Ms Ellaithy said the level of awareness of healthy nutrition was much higher in the West.

"One of the reasons for the problem is the lack of awareness among parents about what constitutes good nutrition and what could be causing malnutrition," she added. "They're not realising that they're contributing to the problem.

"In Egypt one of our programmes is very much focussed on raising the awareness of the mothers about what to feed their children in rural areas where food is not necessarily scarce or expensive.
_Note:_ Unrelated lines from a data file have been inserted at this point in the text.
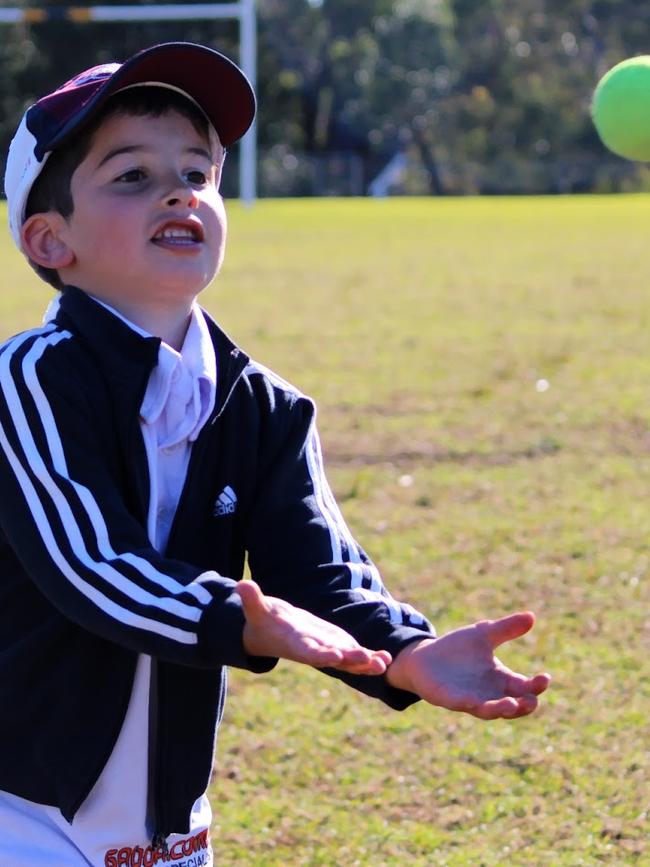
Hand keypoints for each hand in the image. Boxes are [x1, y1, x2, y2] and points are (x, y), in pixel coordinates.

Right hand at [235, 580, 391, 674]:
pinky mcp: (334, 646)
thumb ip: (252, 599)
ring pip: (348, 660)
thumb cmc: (262, 621)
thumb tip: (241, 584)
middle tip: (368, 660)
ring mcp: (326, 649)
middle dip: (351, 659)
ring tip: (384, 663)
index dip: (321, 654)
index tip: (334, 657)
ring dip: (366, 662)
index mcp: (295, 643)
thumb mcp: (257, 610)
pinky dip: (368, 658)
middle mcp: (313, 650)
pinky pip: (353, 655)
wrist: (271, 633)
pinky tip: (386, 659)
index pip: (308, 651)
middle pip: (333, 657)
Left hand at [386, 612, 550, 719]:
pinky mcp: (451, 699)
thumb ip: (506, 628)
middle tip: (532, 700)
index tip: (544, 678)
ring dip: (502, 710)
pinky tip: (473, 700)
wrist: (425, 657)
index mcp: (501, 678)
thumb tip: (531, 616)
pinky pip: (462, 705)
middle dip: (525, 705)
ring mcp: (471, 699)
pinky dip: (469, 704)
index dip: (536, 686)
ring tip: (511, 704)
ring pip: (491, 711)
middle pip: (514, 706)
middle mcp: (489, 693)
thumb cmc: (457, 649)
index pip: (525, 687)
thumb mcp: (483, 634)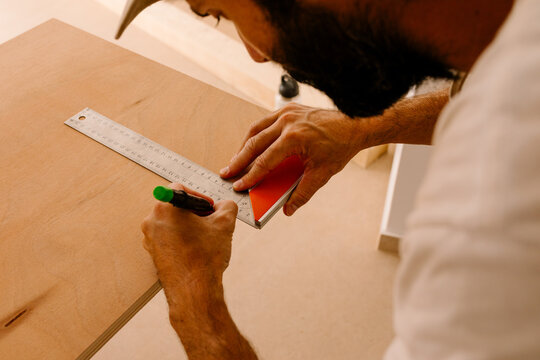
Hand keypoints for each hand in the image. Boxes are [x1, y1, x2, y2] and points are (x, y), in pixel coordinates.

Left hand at [141, 183, 237, 286]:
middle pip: (175, 206)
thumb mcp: (224, 224)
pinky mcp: (153, 252)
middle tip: (209, 222)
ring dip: (188, 226)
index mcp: (165, 208)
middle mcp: (152, 221)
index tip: (208, 207)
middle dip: (194, 212)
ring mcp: (150, 238)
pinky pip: (168, 237)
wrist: (194, 291)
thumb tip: (225, 206)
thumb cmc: (204, 259)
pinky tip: (196, 250)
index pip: (180, 188)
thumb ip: (227, 207)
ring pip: (171, 222)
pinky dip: (181, 239)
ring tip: (204, 238)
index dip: (199, 196)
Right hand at [220, 103, 367, 215]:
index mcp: (295, 138)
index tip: (238, 185)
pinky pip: (265, 121)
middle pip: (254, 143)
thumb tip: (288, 210)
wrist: (354, 124)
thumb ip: (303, 193)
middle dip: (238, 160)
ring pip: (256, 129)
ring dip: (244, 146)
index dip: (250, 176)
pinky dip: (256, 134)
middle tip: (227, 173)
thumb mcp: (322, 173)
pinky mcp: (288, 108)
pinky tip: (251, 145)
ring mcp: (287, 112)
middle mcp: (287, 122)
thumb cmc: (340, 147)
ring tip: (235, 160)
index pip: (265, 161)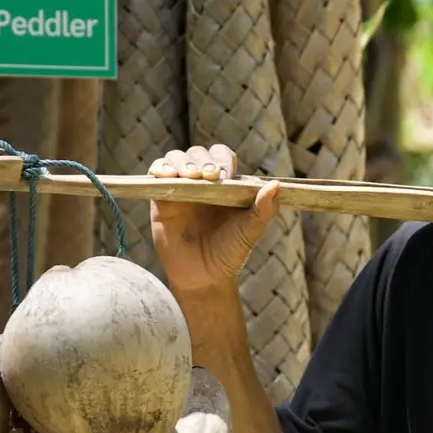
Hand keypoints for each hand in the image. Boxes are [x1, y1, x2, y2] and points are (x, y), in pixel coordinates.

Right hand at [146, 144, 280, 295]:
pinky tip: (167, 175)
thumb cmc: (230, 253)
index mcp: (224, 185)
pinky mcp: (162, 199)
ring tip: (190, 176)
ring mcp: (181, 189)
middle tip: (209, 175)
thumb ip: (264, 209)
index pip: (222, 157)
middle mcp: (202, 183)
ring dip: (182, 162)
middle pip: (198, 154)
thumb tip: (276, 185)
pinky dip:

It's just that mothers don't know what to feed their children, they give them food that ends up causing malnutrition."

The report says 35 per cent of child deaths each year are cause by factors linked to malnutrition. Chronic malnutrition causes stunting, where children are shorter than average - a condition that affects 178 million youngsters.

The authors say: "Progress on reducing malnutrition has been pitifully slow for 20 years... Action must be taken now to prevent the crisis deteriorating and more children suffering the life-long consequences."

They highlight some successes in the region. Saudi Arabia, for example, tops a list of the 10 countries that achieved the fastest annual reduction in stunting between 1990 and 2010. However Yemen is equal fourth in a list of countries that achieve the slowest annual reduction over the same period.

The report sets out a plan to tackle hunger that includes a number of points that, according to Ms Ellaithy, are relevant even to high and medium-income countries in the region.

They include promoting and supporting breastfeeding, investing in nutrition-friendly agriculture, giving children fortified foods, and providing education about nutrition, hygiene and food preparation practices.

Years of conflict have led to an increase in the level of malnutrition in Gaza, but a UAE initiative is providing some respite for children in the strip.

"We want to highlight that there is support from the UAE," said Ms Ellaithy. "Sheikha Jawaher Bint Mohammed AI Qasimi, the wife of the Ruler of Sharjah, is through her Salam ya Seghar Fund supporting a health and nutrition programme that we are running for vulnerable Palestinian children.

"It is a comprehensive programme that looks at different issues that the children are facing. We are doing  assessments of mothers and children who we think are at risk from malnutrition. We enrol those children who are malnourished in a therapeutic feeding programme and we also enrol the parents into awareness and hygiene programmes.

"We graduate the children when we feel that they are stabilised and the parents know how to prevent malnutrition coming back."

A selection of photographs commissioned for the report are to go on show on Sunday at the Atlantis hotel. The pictures were taken in a number of countries including Yemen, Somali, South Sudan, Ethiopia and Pakistan.

"Some photos from the Gaza project will be in the exhibition," added Ms Ellaithy. "We're very, very proud of it."